4/10/2026 at 6:15:25 AM
If you're interested in audio, PortAudio is an established project with a lot of users. I have no doubt that the docs could be improved. I know this because I wrote a large chunk of the docs and I am frequently impressed by the docs of other projects. I'm not sure what the best way to improve them would be (improve structure? replace missing content? presentation? unify doxygen docs, README, and website, something else?). You could make an impact by reviewing our docs and posting your review as a GitHub ticket with a prioritised list of low-effort, low-churn, high-impact improvements. Even better if you submit some PRs. At the moment us maintainers have to allocate most of our limited time to maintenance.Daily snapshot of the generated doxygen docs are here: https://files.portaudio.com/archives/pa_v19_doxydocs.tgz
website: www.portaudio.com
GitHub (including wiki): https://github.com/PortAudio/portaudio
I'd also like to make a general comment about "making an impact" on open source projects. There are many ways to help out on an open source project, but one good way is to maximise the benefit:maintainer-cost ratio. Maintainer cost comes in a number of forms: cognitive and time cost of reviewing PRs, engaging in design discussions, iterating on PRs, coordinating a "live" work in progress PR for long periods of time, you get the idea.
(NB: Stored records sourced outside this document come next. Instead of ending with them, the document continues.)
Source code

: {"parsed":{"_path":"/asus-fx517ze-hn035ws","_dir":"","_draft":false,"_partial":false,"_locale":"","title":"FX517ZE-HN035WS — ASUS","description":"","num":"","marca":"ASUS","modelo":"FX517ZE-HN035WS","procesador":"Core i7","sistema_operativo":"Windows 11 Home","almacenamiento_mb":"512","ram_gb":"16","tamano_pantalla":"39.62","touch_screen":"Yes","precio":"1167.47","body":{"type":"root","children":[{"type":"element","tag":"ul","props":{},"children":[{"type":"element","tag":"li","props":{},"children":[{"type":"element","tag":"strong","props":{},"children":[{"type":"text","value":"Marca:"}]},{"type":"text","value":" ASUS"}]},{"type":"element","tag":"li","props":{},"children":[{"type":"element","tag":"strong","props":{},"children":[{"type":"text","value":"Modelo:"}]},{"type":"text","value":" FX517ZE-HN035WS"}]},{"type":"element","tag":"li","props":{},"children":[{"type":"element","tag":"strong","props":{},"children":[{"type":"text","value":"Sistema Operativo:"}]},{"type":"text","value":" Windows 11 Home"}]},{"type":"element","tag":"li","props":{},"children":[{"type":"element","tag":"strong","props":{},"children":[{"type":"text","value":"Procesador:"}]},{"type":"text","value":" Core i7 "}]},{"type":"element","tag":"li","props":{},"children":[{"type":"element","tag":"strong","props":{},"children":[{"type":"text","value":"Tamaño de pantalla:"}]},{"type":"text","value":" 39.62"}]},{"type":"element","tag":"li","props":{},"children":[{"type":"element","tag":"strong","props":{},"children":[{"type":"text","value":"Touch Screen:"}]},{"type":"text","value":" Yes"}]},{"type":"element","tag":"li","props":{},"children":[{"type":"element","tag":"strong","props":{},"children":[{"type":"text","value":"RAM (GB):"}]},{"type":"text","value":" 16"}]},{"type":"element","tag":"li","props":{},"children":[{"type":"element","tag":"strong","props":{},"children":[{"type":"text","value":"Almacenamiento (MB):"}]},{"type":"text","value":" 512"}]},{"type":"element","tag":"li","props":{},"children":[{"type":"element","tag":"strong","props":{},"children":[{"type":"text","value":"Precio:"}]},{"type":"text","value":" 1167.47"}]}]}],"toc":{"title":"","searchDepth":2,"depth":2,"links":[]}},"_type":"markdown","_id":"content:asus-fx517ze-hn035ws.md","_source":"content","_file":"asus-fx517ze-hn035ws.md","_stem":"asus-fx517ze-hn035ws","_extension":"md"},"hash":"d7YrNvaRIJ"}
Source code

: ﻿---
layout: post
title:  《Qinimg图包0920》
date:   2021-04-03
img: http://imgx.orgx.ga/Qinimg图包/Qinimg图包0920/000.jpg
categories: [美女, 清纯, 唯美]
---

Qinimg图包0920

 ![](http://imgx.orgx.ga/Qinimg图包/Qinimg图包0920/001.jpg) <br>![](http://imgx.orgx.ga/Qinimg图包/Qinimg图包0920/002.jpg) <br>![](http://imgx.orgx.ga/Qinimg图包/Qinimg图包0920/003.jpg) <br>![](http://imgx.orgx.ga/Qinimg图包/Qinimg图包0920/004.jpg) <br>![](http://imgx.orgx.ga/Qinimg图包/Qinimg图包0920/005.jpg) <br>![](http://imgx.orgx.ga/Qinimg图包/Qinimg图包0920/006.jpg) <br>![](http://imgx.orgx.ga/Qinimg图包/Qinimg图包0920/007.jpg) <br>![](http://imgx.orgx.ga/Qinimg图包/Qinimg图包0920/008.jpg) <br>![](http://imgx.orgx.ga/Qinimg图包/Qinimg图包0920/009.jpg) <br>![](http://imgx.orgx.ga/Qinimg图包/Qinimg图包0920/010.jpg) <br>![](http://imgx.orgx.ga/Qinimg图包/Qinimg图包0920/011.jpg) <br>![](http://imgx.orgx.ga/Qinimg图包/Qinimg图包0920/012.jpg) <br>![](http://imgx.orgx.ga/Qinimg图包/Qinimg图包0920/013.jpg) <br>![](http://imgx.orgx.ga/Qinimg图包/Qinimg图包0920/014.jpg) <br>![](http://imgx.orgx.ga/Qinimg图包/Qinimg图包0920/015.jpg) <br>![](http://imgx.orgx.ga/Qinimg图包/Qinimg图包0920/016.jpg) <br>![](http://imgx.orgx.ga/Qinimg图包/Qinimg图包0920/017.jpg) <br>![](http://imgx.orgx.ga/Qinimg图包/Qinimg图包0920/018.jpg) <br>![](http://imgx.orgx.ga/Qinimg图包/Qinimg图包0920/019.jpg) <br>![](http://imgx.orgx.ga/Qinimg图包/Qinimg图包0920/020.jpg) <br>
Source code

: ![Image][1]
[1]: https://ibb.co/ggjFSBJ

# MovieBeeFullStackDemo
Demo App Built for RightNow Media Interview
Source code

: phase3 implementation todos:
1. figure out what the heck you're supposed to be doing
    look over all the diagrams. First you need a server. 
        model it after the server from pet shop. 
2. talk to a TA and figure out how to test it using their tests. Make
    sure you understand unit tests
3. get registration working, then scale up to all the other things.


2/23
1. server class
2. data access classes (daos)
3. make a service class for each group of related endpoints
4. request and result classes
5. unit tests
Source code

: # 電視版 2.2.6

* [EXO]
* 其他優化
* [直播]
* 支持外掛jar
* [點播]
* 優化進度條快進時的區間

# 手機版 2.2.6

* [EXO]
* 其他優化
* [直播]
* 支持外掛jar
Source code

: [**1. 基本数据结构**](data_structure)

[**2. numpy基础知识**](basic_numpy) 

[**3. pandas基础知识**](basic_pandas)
With this in mind, I like it when the contributor owns the PR from submission to merge, don't just make the PR, help the maintainers get it over the line however is needed. A lot can be done by simply submitting PRs that follow project guidelines and established conventions, are targeted at a single improvement, making them uncomplicated, quick and easy to review, and most importantly such obvious improvements that there is no question about merging the change. A pet peeve of mine is PRs that include one excellent insta-merge change and an unrelated change that is controversial or requires significant rework. Keep PRs orthogonal, atomic, simple. It might be more work for you but if you are available to contribute you are not the time-poor party.